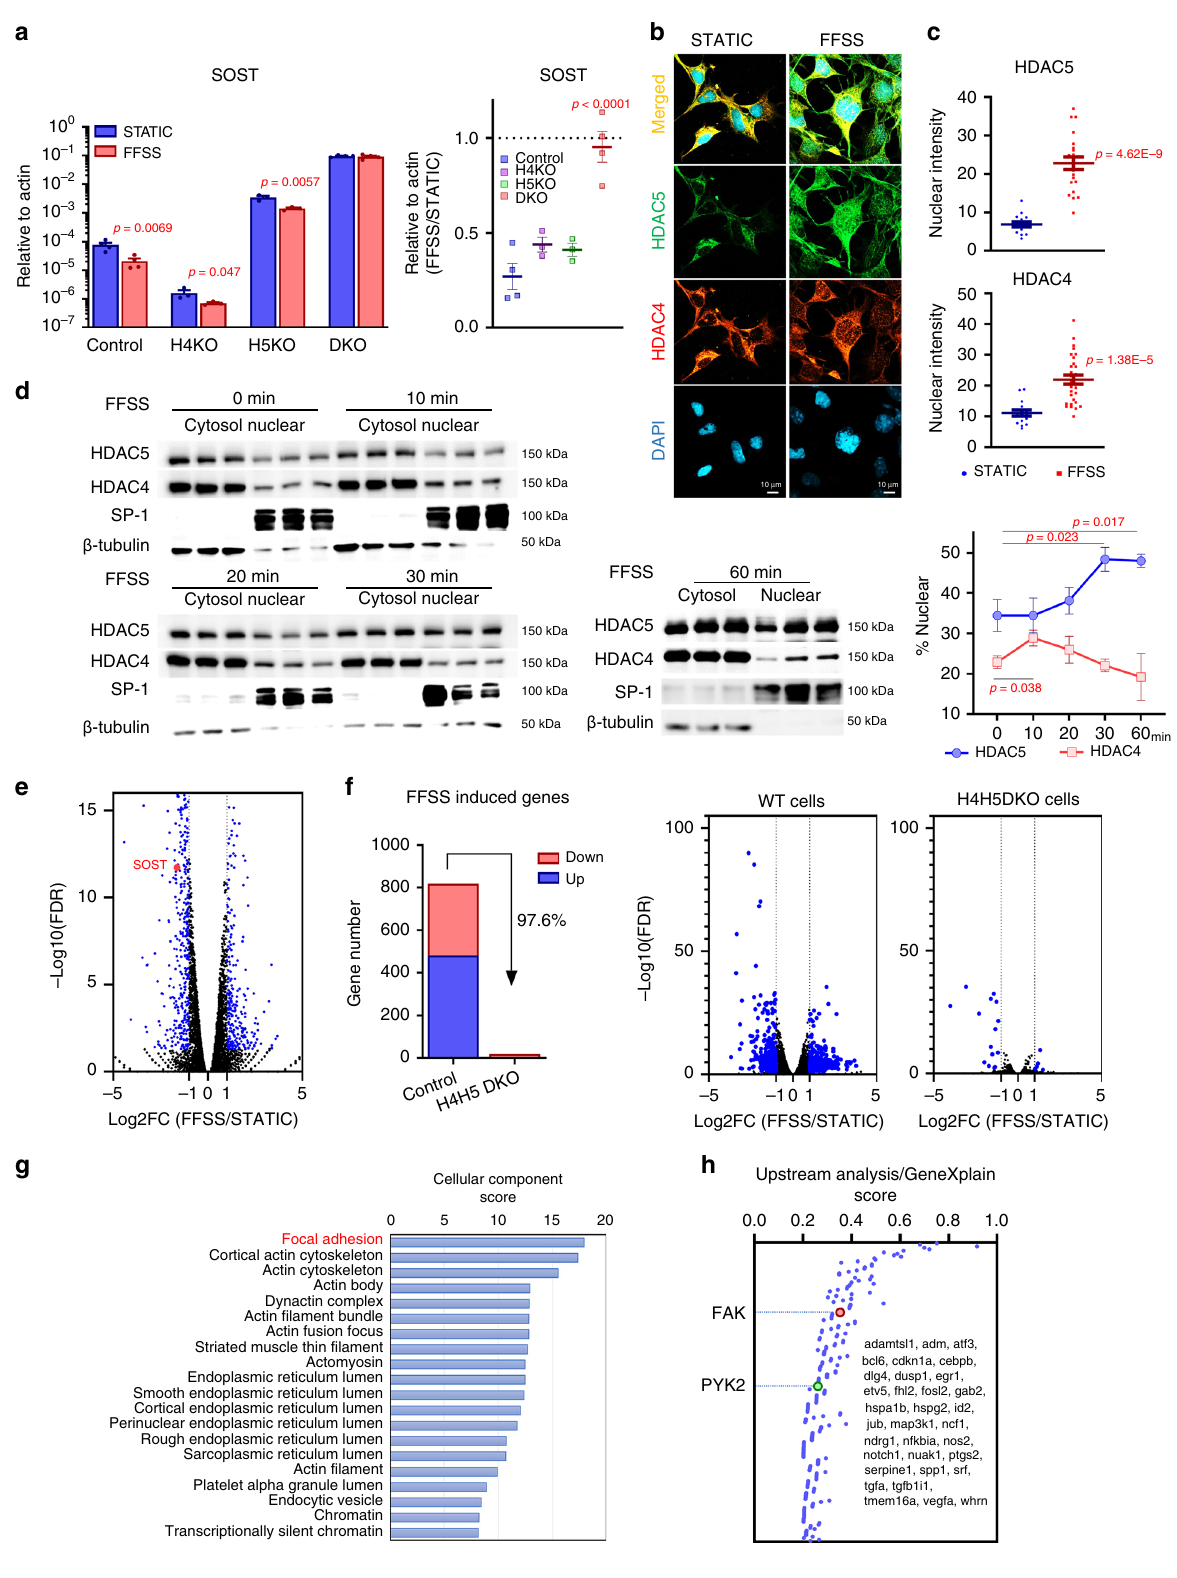
signi fi cantly downregulated transcript in this analysis. Combining inter-related RNA-seq data sets (Fig. 4e), we note that each manipulation (FFSS, FAK deletion, and FAK inhibitor treatment) leads to distinct but overlapping patterns of gene expression changes. First, 200 of the 975 genes regulated by PF562271 were also regulated by FAK gene deletion ( P < 4.987e-13 for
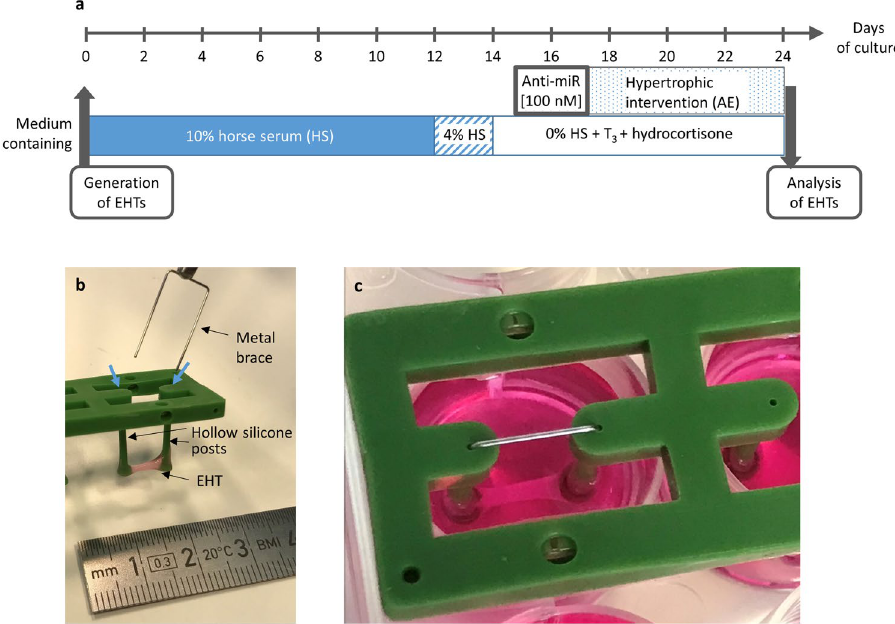
Figure 1. Engineered heart tissue (EHT) and the afterload enhancement (AE) procedure to induce hypertrophy. ( a ) Outline of the experimental procedure. ( b ) Photograph of an EHT taken out of the cell culture dish. To increase afterload of the EHTs, a metal brace is inserted into the opening of the posts (blue arrows). ( c ) An EHT in the cell culture dish during the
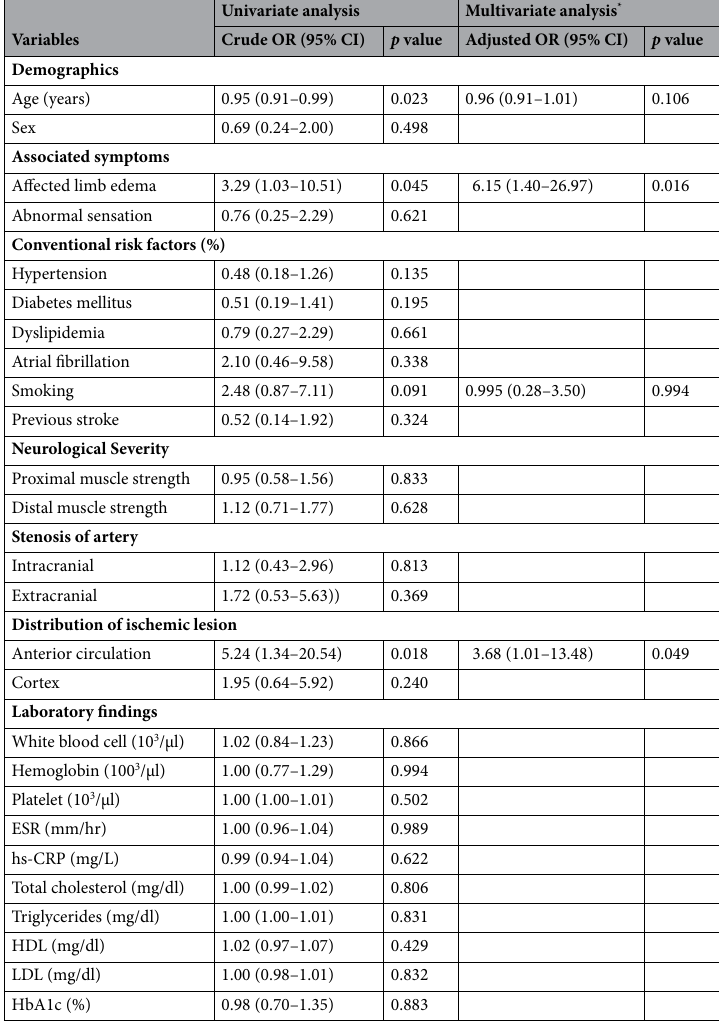
Table 3. Logistic regression analysis according to Raynaud scan results. OR odds ratio, CI confidence interval, ESR erythrocyte sedimentation rate, hs-CRP high sensitivity C-reactive protein, HDL high density lipoprotein, LDL low density lipoprotein, HbA1c hemoglobin A1c. * Adjusted for age, smoking, affected limb edema, anterior circulation, and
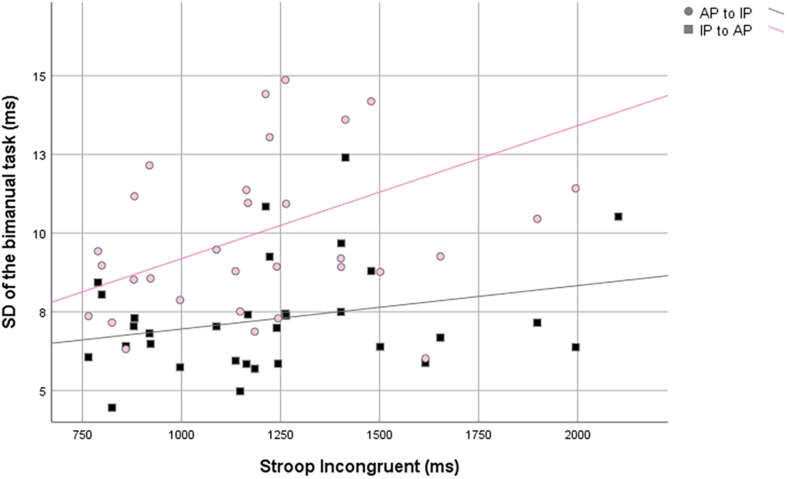
Scatter plots of the standard deviation of the relative phase against the Stroop incongruent condition.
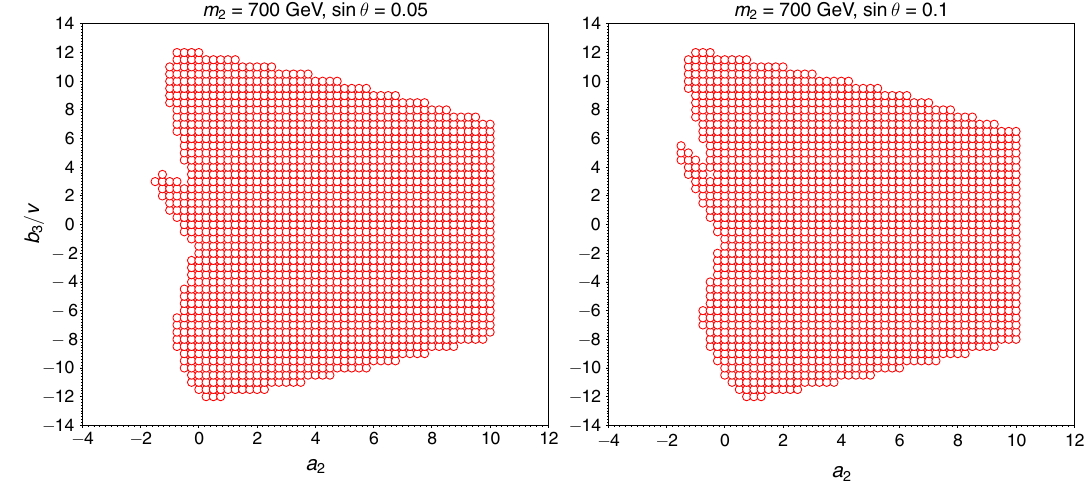
Fig. 12 Same as Fig. 10, but for m 2 = 700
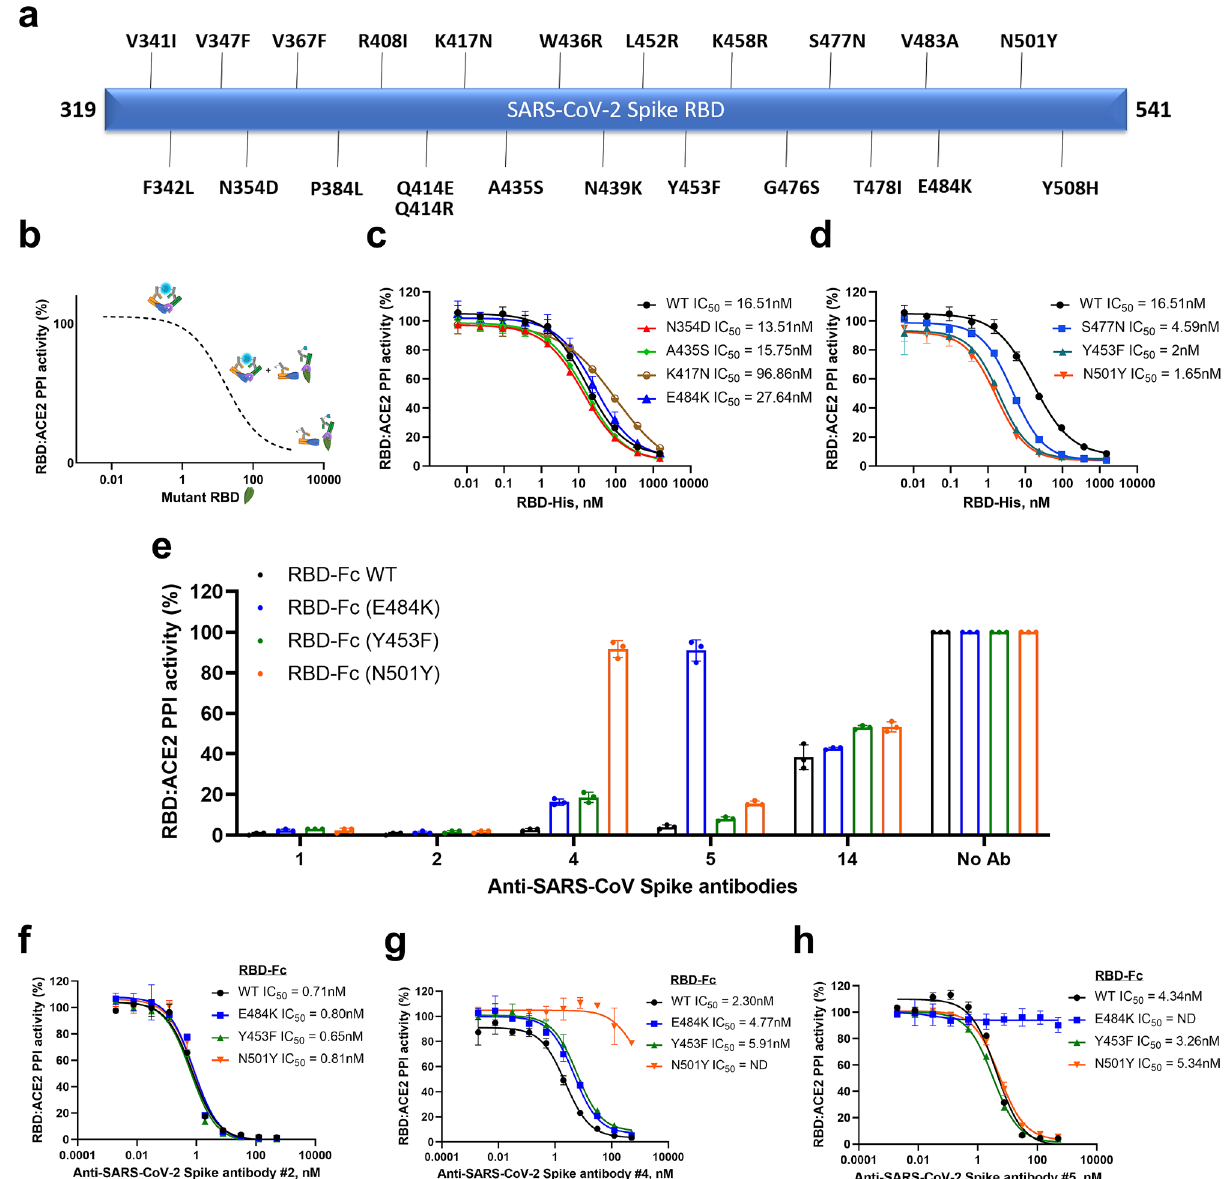
Figure 4. Effect of RBD mutations on Spike RBD:ACE2 binding. ( a ) Schematic diagram showing SARS-CoV-2 Spike RBD mutations evaluated in this study. ( b ) Rationale of the competition assay used for evaluation of RBD mutations. RBD-His mutants were evaluated in dose response experiments, and IC 50 values generated were compared with wild type RBD-His. ( c , d ) RBD-His WT and mutants were serially diluted and incubated with hACE2-mouse Fc for 30 min prior to the addition of RBD-rabbit Fc and Lumit antibodies. ( e ) Antibody screening using wild type RBD-Fc and variants containing the E484K, Y453F or N501Y mutations. ( f – h ) Antibody titrations with RBD-Fc WT and mutants. Results are presented as means ± S.E.M. (n = 3 technical replicates, the data are representative of two or more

▸ **Activity**
Throughout the material above, report each line holding the word "analysis".

▸ **Response area**
signi fi cantly downregulated transcript in this analysis. Combining inter-related RNA-seq data sets (Fig. 4e), we note that each manipulation (FFSS, FAK deletion, and FAK inhibitor treatment) leads to distinct but overlapping patterns of gene expression changes. First, 200 of the 975 genes regulated by PF562271 were also regulated by FAK gene deletion ( P < 4.987e-13 for
Table 3. Logistic regression analysis according to Raynaud scan results. OR odds ratio, CI confidence interval, ESR erythrocyte sedimentation rate, hs-CRP high sensitivity C-reactive protein, HDL high density lipoprotein, LDL low density lipoprotein, HbA1c hemoglobin A1c. * Adjusted for age, smoking, affected limb edema, anterior circulation, and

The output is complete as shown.